You are viewing a plain text version of this content. The canonical link for it is here.
Posted to users@zeppelin.apache.org by Lior Chaga <li...@taboola.com> on 2021/10/17 09:04:54 UTC

Error in pyspark

Hi,
I'm puzzled - I have zeppelin 0.10 with spark 3.1.2.
The driver has Anaconda with python 3.6.5 installed.

Running pyspark paragraph, I'm getting some weird behavior. Paragraph runs
successfully on first attempt, but then failing on successive attempts
(until interpreter restarted).

Error is:

---------------------------------------------------------------------------
AttributeError Traceback (most recent call last)
<ipython-input-13-4fe403202586> in <module>() ----> 1 sc.setJobGroup(
'zeppelin|admin|2GAWSQT96|paragraph_1629208863735_110330802', 'Started by:
admin') AttributeError: 'SparkSession' object has no attribute 'setJobGroup'
Fail to setJobGroup



For instance, this paragraph:

%spark.pyspark

import pandas as pd
from pyspark.sql.types import StringType
import numpy as np
def np_sqrt(v):
    return np.__path__

spark.udf.register("np_sqrt", np_sqrt, StringType())

df = spark.range(10).createOrReplaceTempView("d")
spark.sql("select np_sqrt(id) as arr from d").show(truncate=False)


BTW, I can run different pyspark paragraphs, each will succeed at the first
attempt. Once re-running a paragraph, every pyspark paragraph will fail.

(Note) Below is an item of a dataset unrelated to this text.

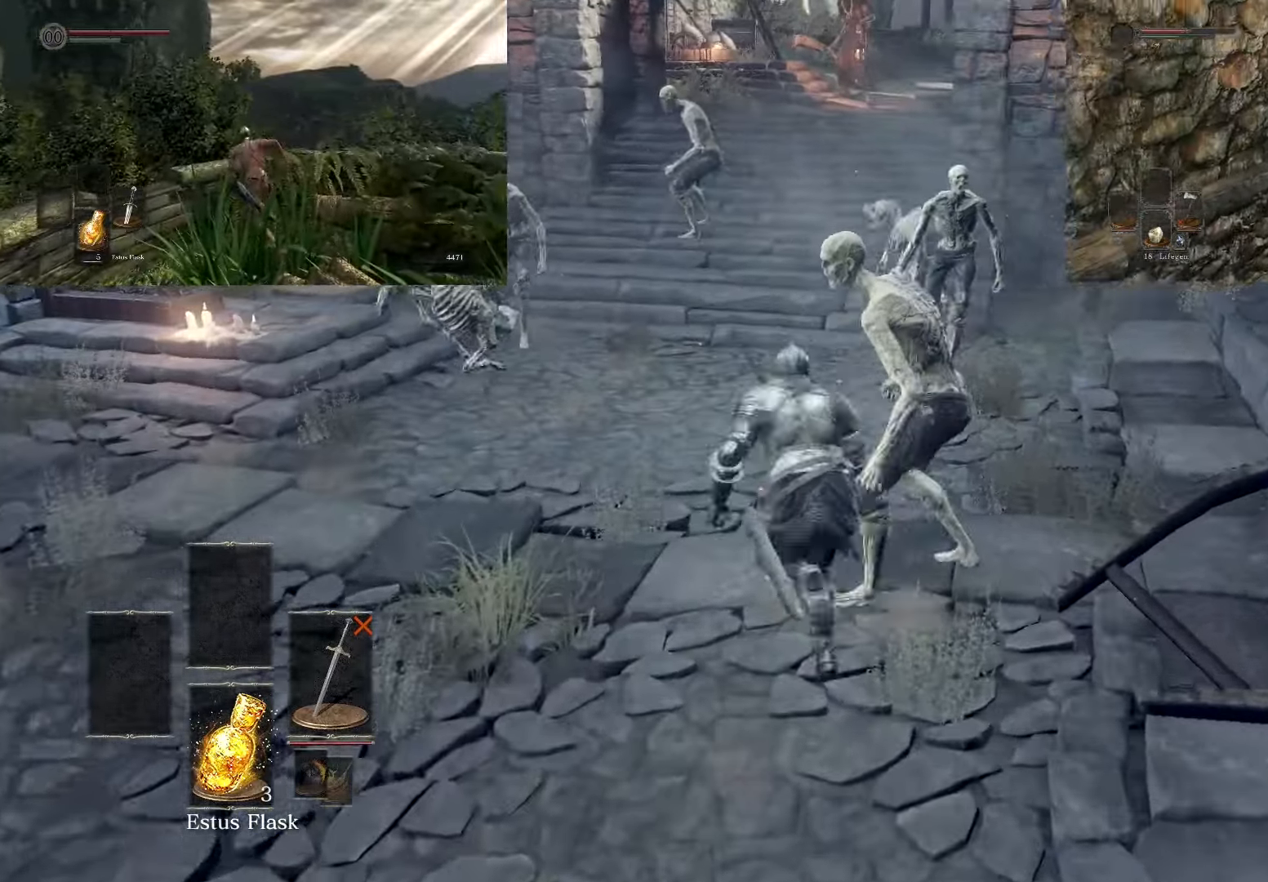
{"buttons": ["CIRCLE"], "left_stick": "up", "right_stick": "center", "events": []}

Any idea what may cause it?
Thanks,
Lior

Re: Error in pyspark

Posted by Lior Chaga <li...@taboola.com>.
I have a slightly patched version with relocations. But that doesn't
explain it, as first time succeeds. Pretty sure it's some pytgon package,
will try lion in the desert to find it

On Sun, Oct 17, 2021, 14:09 Jeff Zhang <zj...@gmail.com> wrote:

> It looks like sc in your environment is SparkSession, but it should be
> SparkContext, Do you use official apache spark distribution ?
>
> ---------------------------------------------------------------------------
> AttributeError Traceback (most recent call last)
> <ipython-input-13-4fe403202586> in <module>() ----> 1 sc.setJobGroup(
> 'zeppelin|admin|2GAWSQT96|paragraph_1629208863735_110330802', 'Started
> by: admin') AttributeError: 'SparkSession' object has no attribute
> 'setJobGroup'
> Fail to setJobGroup
>
> Lior Chaga <li...@taboola.com> 于2021年10月17日周日 下午7:07写道:
>
>> I figured, but any idea how I can troubleshoot it?
>> Probably some python package installed...
>>
>> On Sun, Oct 17, 2021, 14:02 Jeff Zhang <zj...@gmail.com> wrote:
>>
>>> Hi Lior,
>>>
>>> I run it many times, but can not reproduce it.
>>>
>>> [image: image.png]
>>>
>>> Lior Chaga <li...@taboola.com> 于2021年10月17日周日 下午5:05写道:
>>>
>>>> Hi,
>>>> I'm puzzled - I have zeppelin 0.10 with spark 3.1.2.
>>>> The driver has Anaconda with python 3.6.5 installed.
>>>>
>>>> Running pyspark paragraph, I'm getting some weird behavior. Paragraph
>>>> runs successfully on first attempt, but then failing on successive attempts
>>>> (until interpreter restarted).
>>>>
>>>> Error is:
>>>>
>>>>
>>>> ---------------------------------------------------------------------------
>>>> AttributeError Traceback (most recent call last)
>>>> <ipython-input-13-4fe403202586> in <module>() ----> 1 sc.setJobGroup(
>>>> 'zeppelin|admin|2GAWSQT96|paragraph_1629208863735_110330802', 'Started
>>>> by: admin') AttributeError: 'SparkSession' object has no attribute
>>>> 'setJobGroup'
>>>> Fail to setJobGroup
>>>>
>>>>
>>>>
>>>> For instance, this paragraph:
>>>>
>>>> %spark.pyspark
>>>>
>>>> import pandas as pd
>>>> from pyspark.sql.types import StringType
>>>> import numpy as np
>>>> def np_sqrt(v):
>>>>     return np.__path__
>>>>
>>>> spark.udf.register("np_sqrt", np_sqrt, StringType())
>>>>
>>>> df = spark.range(10).createOrReplaceTempView("d")
>>>> spark.sql("select np_sqrt(id) as arr from d").show(truncate=False)
>>>>
>>>>
>>>> BTW, I can run different pyspark paragraphs, each will succeed at the
>>>> first attempt. Once re-running a paragraph, every pyspark paragraph will
>>>> fail.
>>>>
>>>> Any idea what may cause it?
>>>> Thanks,
>>>> Lior
>>>>
>>>
>>>
>>> --
>>> Best Regards
>>>
>>> Jeff Zhang
>>>
>>
>
> --
> Best Regards
>
> Jeff Zhang
>

Re: Error in pyspark

Posted by Jeff Zhang <zj...@gmail.com>.
It looks like sc in your environment is SparkSession, but it should be
SparkContext, Do you use official apache spark distribution ?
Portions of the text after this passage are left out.